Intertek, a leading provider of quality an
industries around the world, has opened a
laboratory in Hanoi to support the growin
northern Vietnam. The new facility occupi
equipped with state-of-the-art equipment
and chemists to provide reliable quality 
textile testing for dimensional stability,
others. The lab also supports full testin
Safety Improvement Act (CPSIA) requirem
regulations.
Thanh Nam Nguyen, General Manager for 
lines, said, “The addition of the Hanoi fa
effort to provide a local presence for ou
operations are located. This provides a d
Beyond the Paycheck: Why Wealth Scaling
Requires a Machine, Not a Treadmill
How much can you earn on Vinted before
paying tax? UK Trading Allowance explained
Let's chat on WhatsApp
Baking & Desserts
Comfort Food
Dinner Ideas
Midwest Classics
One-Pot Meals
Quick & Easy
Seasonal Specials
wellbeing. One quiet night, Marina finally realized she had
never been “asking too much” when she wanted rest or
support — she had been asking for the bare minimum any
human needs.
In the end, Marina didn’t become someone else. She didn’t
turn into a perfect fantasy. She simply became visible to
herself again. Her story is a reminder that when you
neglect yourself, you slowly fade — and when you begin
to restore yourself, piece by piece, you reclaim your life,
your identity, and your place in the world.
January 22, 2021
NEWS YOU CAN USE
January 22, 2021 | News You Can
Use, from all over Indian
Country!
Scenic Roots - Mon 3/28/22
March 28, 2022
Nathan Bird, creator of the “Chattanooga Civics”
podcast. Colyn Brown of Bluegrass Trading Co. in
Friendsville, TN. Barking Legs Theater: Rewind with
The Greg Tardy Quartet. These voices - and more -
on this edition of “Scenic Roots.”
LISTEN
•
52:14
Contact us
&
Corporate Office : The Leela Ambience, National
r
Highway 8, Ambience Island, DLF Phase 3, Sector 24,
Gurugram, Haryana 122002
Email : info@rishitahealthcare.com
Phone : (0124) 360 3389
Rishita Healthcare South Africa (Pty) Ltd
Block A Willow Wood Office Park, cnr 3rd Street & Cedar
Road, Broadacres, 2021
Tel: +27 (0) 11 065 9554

▶ [WORK TO COMPLETE] Retype the material exactly, from its very first line through the line that contains "effort to provide a local presence for ou", including both of those lines.

▶ [ANSWER SPACE]
Intertek, a leading provider of quality an
industries around the world, has opened a
laboratory in Hanoi to support the growin
northern Vietnam. The new facility occupi
equipped with state-of-the-art equipment
and chemists to provide reliable quality 
textile testing for dimensional stability,
others. The lab also supports full testin
Safety Improvement Act (CPSIA) requirem
regulations.
Thanh Nam Nguyen, General Manager for 
lines, said, “The addition of the Hanoi fa
effort to provide a local presence for ou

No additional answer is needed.